An important and novel finding of this study is the detection of WT YFV_HS306/2018 in the testes following peripheral infection. Viral RNA was detected in the testis of all infected mice, both those euthanized at 8 and 11 dpi and those that survived to 14 dpi. Infectious viral particles were also recovered from the testis of 4 out of 5 infected animals. Furthermore, the magnitude of viral replication in the testes was remarkable. The genomic viral load in testicular tissue and in the brain was significantly higher than that observed in the liver and serum. These results are consistent with those reported in A129 IFNAR1^−/− mice infected with ZIKV, in which the highest ZIKV RNA levels were found in the testes, brain, and spleen compared to other organs [26]. Notably, detectable levels of infectious viruses were observed only in convalescent mice, suggesting that viral replication in the testes occurs later in infection. Other studies have similarly reported delayed detection of YFV in various organs. For example, infected individuals have shown late-onset hepatitis persisting for months after symptom onset, with YFV RNA and antigen detectable in liver biopsies [27,28]. Prolonged viral RNA shedding in urine has also been observed for over a month after symptom onset, suggesting sustained viral replication in the kidneys [29]. While the presence of WT YFV HS306/2018 was demonstrated here, we could not test if similar outcomes occur with other WT YFV strains commonly used in experimental studies, such as Asibi and Angola73, under the same conditions. Such comparative experiments would be critical to determine whether testicular infection is a unique property of this genotype or a broader feature of YFV biology. Therefore, this limitation should be acknowledged, and future research should address whether other WT YFV strains display similar testicular tropism following peripheral infection in mice.

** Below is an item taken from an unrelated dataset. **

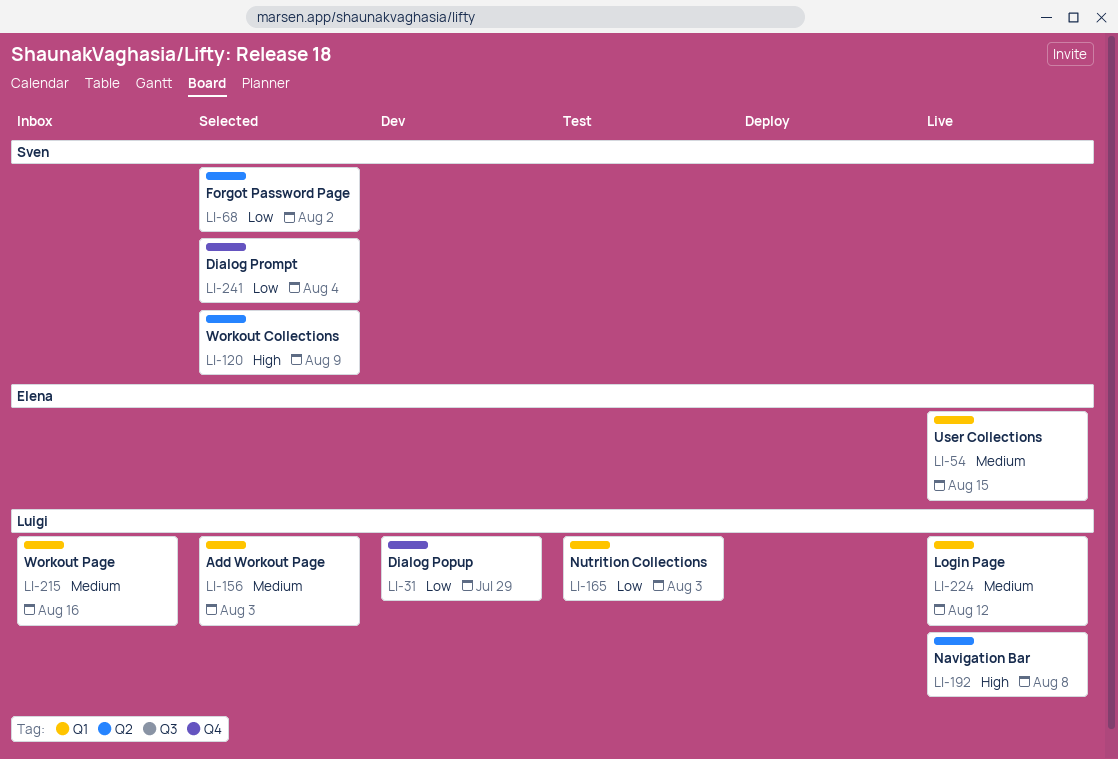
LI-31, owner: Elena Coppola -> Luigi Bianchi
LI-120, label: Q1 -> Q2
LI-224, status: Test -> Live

This work represents the first to investigate sex-related differences in the course of YFV infection in four-week-old C57BL/6 IFNAR1^−/− mice. Under the experimental conditions used, no significant differences were observed between males and females in susceptibility to YFV. A clinical study by Kallas et al. (2019) [30] evaluated naturally infected individuals during the 2018 outbreak in São Paulo and included 68 male and 8 female patients with YF. In their multivariate analysis, only age emerged as an independent predictor of mortality [30]. However, observational studies during outbreaks often suffer from sampling bias, as males tend to be more frequently exposed and diagnosed at different stages of infection. Therefore, animal models are valuable tools for evaluating sex-related differences in disease progression under controlled conditions. Given the lack of studies specifically addressing sex-based differences in yellow fever, further research using diverse animal models and viral lineages is warranted.

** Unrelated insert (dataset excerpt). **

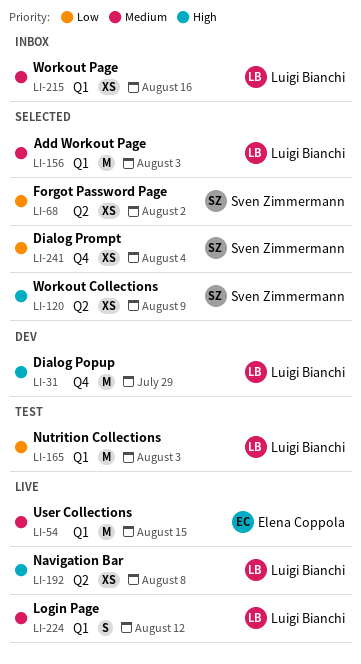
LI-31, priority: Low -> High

In summary, this study demonstrates that both male and female C57BL/6 IFNAR1^−/− mice develop comparable clinical manifestations following WT YFV_HS306/2018 infection, with minor differences in recovery time. Viral RNA was broadly distributed across multiple organs in both sexes, consistent with YFV viral tropism observed in humans and nonhuman primates, and infectious particles were recovered from different tissues, including the brain and testis. Notably, this is the first report to identify infectious wild-type YFV in testicular tissue. These findings collectively support the establishment of the C57BL/6 IFNAR1^−/− mouse as a viable model for YFV infection, offer important insights into the tissue tropism, and contribute to the biological characterization of YFV_HS306/2018, a newly isolated Brazilian strain.